Real-time PCR for quantification of P. hermaphrodita nematodes extracted from soil samples
was performed using primers and a FAM-labelled probe targeting 18S rRNA [6]. A standard
curve made from known numbers of nematodes was used to convert Ct values (calculated
automatically by the real-time PCR system) to number of nematodes in the samples [6]. A
non-template control consisting of dH2O instead of DNA, and a positive control with template
with known numbers of nematodes, were included in each PCR run. All reactions were
performed in duplicate. Amplifications were performed using an ABI Prism 7900HT Fast
Real-Time PCR system with standard block, combined with 7900HT Version 2.3 Sequence
Detection Systems Software (Applied Biosystems).
Cross-amplification tests on non-target organisms
A total of 54 potential prey species from different taxa (16 gastropods, 3 oligochaeta, 10
arachnids, 1 isopod, 3 millipedes and 28 insects including 4 collembolans), as well as the
three predators investigated in this study (C. nemoralis, P. niger and P. melanarius), were
tested for PCR amplification using the standard PCR tests for P. hermaphrodita and A.
silvaticus. The same samples as used in Hatteland et al. [2] were included in these non-target
tests. Both multiplex reactions have been tested previously using the same samples [2]. In
addition, Read [5] tested the primer pair for the nematode using 100 additional non-target
organisms. Species specificity of the real-time PCR assay has also been tested against a range
of nematode parasites of invertebrates [6], since soil extracted nematodes may contain
nematodes other than P. hermaphrodita.
1. Folmer O, Black M, Hoeh W, Lutz R & Vrijenhoek R (1994) DNA primers for
amplification of mitochondrial cytochrome c oxidase subunit I from diverse metazoan
invertebrates. Mol Mar Biol Biotechnol, 3, 294-299.
2. Hatteland B A, Symondson WOC, King RA, Skage M, Schander C et al. (2011)

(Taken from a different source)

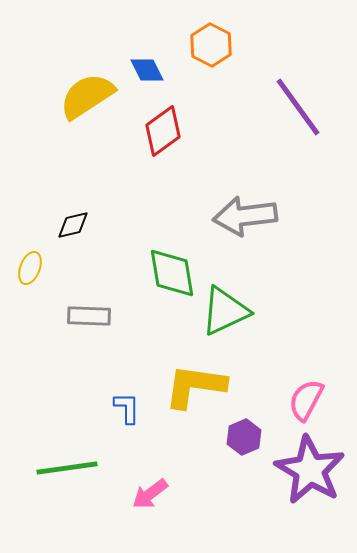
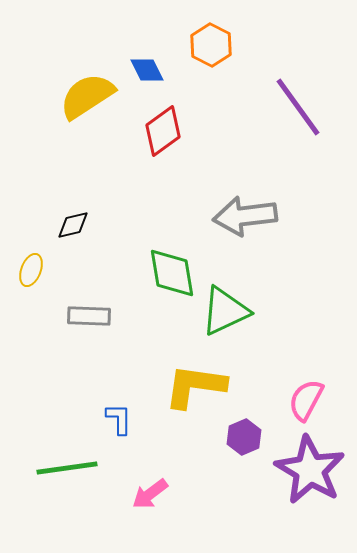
yellow ellipse: moved 1 px right, 2 px down
blue L-shape: moved 8 px left, 11 px down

Molecular analysis of predation by carabid beetles (Carabidae) on the invasive Iberian
slug Arion lusitanicus. Bull Ent Res 101: 675-686.
3. Harper GL, King RA, Dodd CS, Harwood JD, Glen DM et al. (2005) Rapid screening
of invertebrate predators for multiple prey DNA targets. Mol Ecol 14: 819-827.
4. Dodd CS (2004) Development and optimisation of PCR-based techniques in predator
gut content analysis [PhD thesis], Cardiff: Cardiff University.
5. Read D (2007) Molecular analysis of subterranean detrivore food webs [PhD thesis],
Cardiff: Cardiff University.
6. MacMillan K, Blok V, Young I, Crawford J & Wilson MJ (2006) Quantification of the
slug parasitic nematode Phasmarhabditis hermaphrodita from soil samples using real
time qPCR. J Parasitol, 36, 1453-1461.